| What you are asked to do |
Lay out every line of the data below as a Markdown table with the columns Row and Line text, numbering the rows in order and skipping blank lines.

| Data excerpts |
━━━━━━
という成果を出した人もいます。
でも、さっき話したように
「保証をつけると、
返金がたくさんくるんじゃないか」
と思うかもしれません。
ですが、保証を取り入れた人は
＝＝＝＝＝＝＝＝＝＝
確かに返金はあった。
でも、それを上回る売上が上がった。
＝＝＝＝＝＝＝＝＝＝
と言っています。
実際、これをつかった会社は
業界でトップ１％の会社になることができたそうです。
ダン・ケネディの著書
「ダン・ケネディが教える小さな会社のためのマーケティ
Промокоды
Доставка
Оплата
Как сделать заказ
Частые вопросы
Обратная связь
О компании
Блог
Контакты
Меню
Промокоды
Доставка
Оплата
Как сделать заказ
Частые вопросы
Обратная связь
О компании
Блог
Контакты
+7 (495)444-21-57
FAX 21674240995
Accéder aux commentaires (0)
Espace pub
━━━━━━
| Output below |
| Row | Line text |
|---|---|
| 1 | という成果を出した人もいます。 |
| 2 | でも、さっき話したように |
| 3 | 「保証をつけると、 |
| 4 | 返金がたくさんくるんじゃないか」 |
| 5 | と思うかもしれません。 |
| 6 | ですが、保証を取り入れた人は |
| 7 | ＝＝＝＝＝＝＝＝＝＝ |
| 8 | 確かに返金はあった。 |
| 9 | でも、それを上回る売上が上がった。 |
| 10 | ＝＝＝＝＝＝＝＝＝＝ |
| 11 | と言っています。 |
| 12 | 実際、これをつかった会社は |
| 13 | 業界でトップ１％の会社になることができたそうです。 |
| 14 | ダン・ケネディの著書 |
| 15 | 「ダン・ケネディが教える小さな会社のためのマーケティ |
| 16 | Промокоды |
| 17 | Доставка |
| 18 | Оплата |
| 19 | Как сделать заказ |
| 20 | Частые вопросы |
| 21 | Обратная связь |
| 22 | О компании |
| 23 | Блог |
| 24 | Контакты |
| 25 | Меню |
| 26 | Промокоды |
| 27 | Доставка |
| 28 | Оплата |
| 29 | Как сделать заказ |
| 30 | Частые вопросы |
| 31 | Обратная связь |
| 32 | О компании |
| 33 | Блог |
| 34 | Контакты |
| 35 | +7 (495)444-21-57 |
| 36 | FAX 21674240995 |
| 37 | Accéder aux commentaires (0) |
| 38 | Espace pub |